- What needs to be done: Pull each line containing "TUYỂN" out of the listing below.

- Records shown:

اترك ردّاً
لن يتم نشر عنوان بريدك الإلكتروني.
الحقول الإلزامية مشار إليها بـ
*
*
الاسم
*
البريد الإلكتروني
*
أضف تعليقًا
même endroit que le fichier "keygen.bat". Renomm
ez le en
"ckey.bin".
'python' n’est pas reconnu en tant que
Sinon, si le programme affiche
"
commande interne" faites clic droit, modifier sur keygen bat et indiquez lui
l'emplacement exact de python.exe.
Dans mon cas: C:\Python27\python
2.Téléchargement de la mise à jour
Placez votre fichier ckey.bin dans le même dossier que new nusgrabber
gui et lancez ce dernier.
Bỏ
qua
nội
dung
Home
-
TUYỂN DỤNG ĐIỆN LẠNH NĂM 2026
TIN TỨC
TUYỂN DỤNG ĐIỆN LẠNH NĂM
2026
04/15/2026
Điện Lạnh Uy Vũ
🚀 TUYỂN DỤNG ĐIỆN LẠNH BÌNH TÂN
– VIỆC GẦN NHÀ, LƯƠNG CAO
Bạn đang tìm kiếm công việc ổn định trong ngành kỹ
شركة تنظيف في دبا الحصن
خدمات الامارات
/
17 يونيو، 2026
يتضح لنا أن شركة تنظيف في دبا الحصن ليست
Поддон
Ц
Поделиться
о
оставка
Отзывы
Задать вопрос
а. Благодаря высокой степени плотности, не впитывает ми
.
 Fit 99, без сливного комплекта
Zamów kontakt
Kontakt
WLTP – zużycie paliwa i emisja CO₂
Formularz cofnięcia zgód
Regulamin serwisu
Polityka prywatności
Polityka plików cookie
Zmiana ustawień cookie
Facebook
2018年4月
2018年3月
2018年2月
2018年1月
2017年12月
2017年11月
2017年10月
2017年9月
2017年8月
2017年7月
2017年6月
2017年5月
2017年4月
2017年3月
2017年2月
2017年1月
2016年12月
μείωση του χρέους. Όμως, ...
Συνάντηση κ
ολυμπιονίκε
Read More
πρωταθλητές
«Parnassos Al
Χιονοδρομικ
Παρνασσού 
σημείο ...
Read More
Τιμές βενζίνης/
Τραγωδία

- Output for this task:
TUYỂN DỤNG ĐIỆN LẠNH NĂM 2026
TUYỂN DỤNG ĐIỆN LẠNH NĂM
🚀 TUYỂN DỤNG ĐIỆN LẠNH BÌNH TÂN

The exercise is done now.